I have this assignment:
Given:
$A = \begin{pmatrix} 2 & 4 \\ 0 & 3 \end{pmatrix}$
$C = \begin {pmatrix} -1 & 2 \\ -6 & 3 \end{pmatrix}$
Find all B that satisfy $AB = C$.
I know that one option is to say $B = \left( \begin{smallmatrix} a & b \\ c & d \end{smallmatrix} \right) $ and multiply it with $A$. By making each member equal to the one in $C$, I have a system of linear equations which I can solve.

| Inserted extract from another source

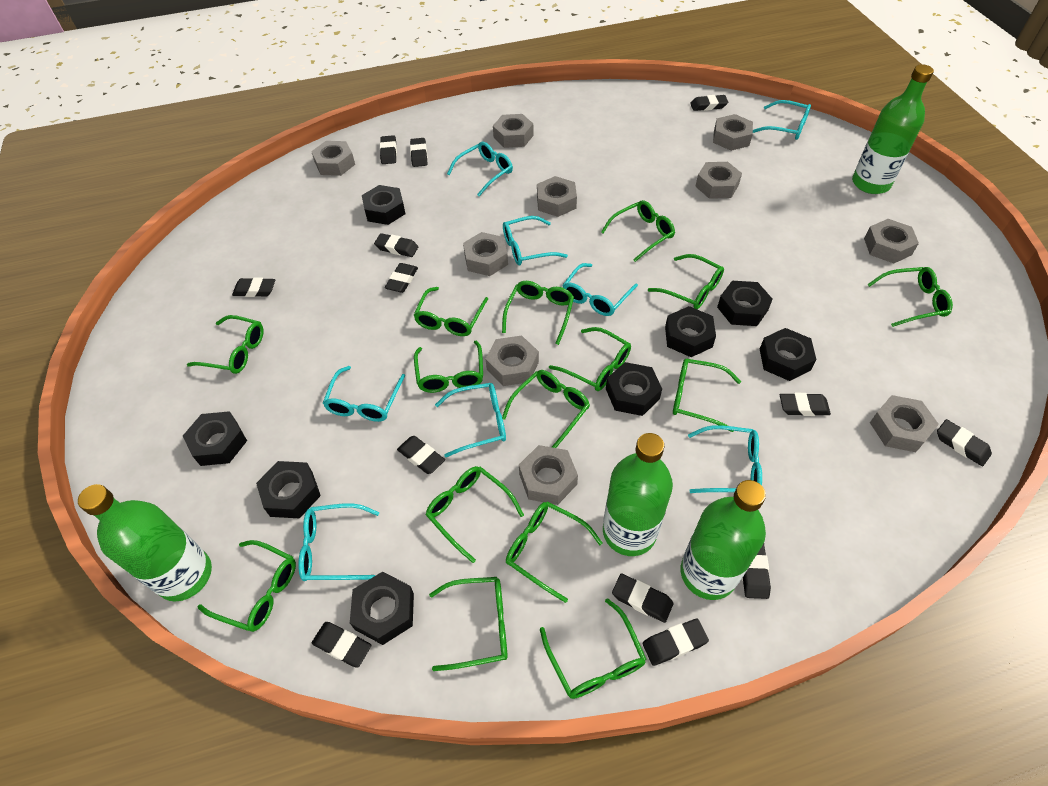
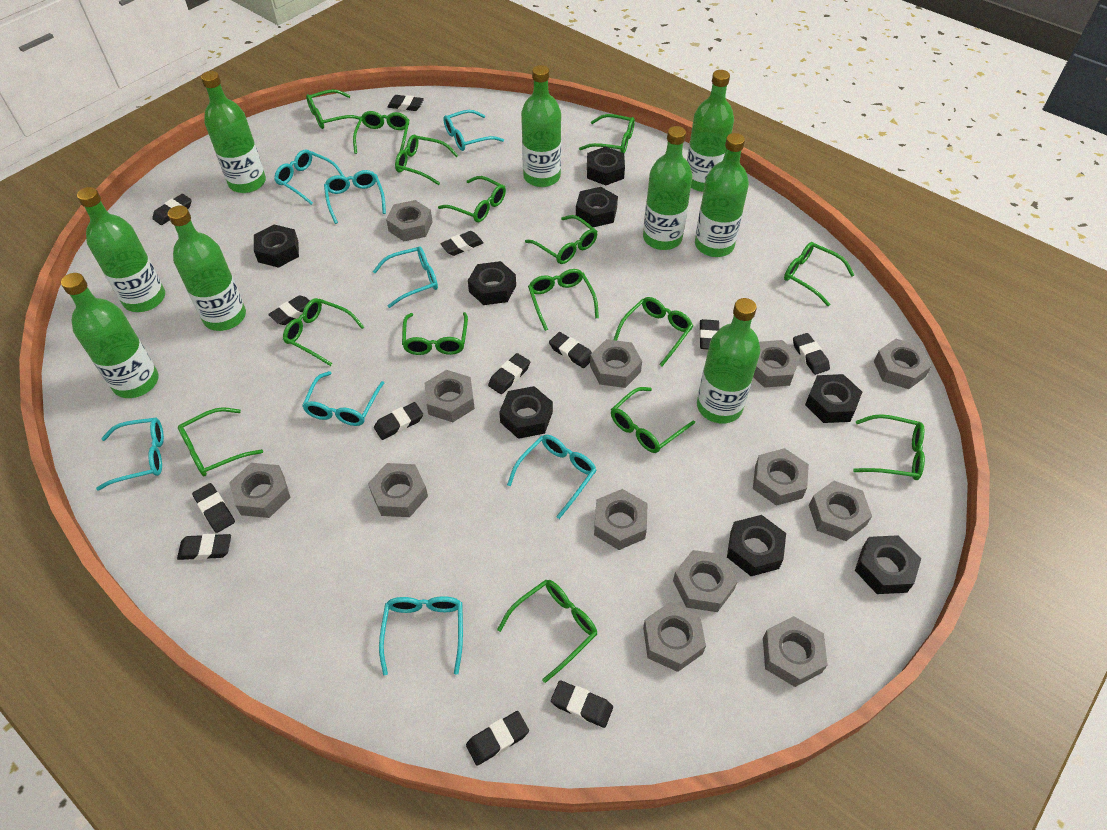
green bottle: [78,484,212,601] [603,433,673,556] [681,480,766,600] [852,64,934,194] = 4 -> [61,273,159,398] [77,187,165,312] [168,205,246,331] [201,71,266,193] [521,65,561,187] [643,126,692,250] [687,70,734,192] [695,133,749,257] [697,298,760,423] = 9
grey nut: [311,141,355,176] [463,232,508,276] [486,335,539,386] [493,114,534,148] [519,445,578,505] [537,176,577,217] [695,162,742,199] [713,114,753,151] [864,219,919,263] [870,395,939,452] = 10 -> [229,463,291,518] [368,463,428,517] [386,200,433,241] [425,370,475,422] [590,339,642,388] [594,489,647,550] [643,602,706,672] [673,550,738,612] [753,340,801,388] [753,448,809,506] [763,616,828,687] [809,481,872,541] [874,339,932,389] = 13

However, I also know that I can set up a system like this:
$ \left( \begin{array} {cc|cc} 2 & 4 & -1 & 2 \\ 0 & 3 & -6 & 3 \end{array} \right)$
If I manipulate it like I would a system of linear equations (for example, by swapping rows, or adding a multiple of a row to another) to get the identity matrix $\left( \begin{smallmatrix} 1 & 0 \\ 0 & 1 \end{smallmatrix} \right)$, then what I'm looking for (matrix $B$) will appear in the right hand side, like this:
$ \left( \begin{array} {cc|cc} 1 & 0 & 7/2 & -1 \\ 0 & 1 & -2 & 1 \end{array} \right)$
In this case, $B = \left( \begin{smallmatrix} 7/2 & -1 \\ -2 & 1\end{smallmatrix} \right)$.
My question is, quite simply, how does this work? It looks like magic to me right now.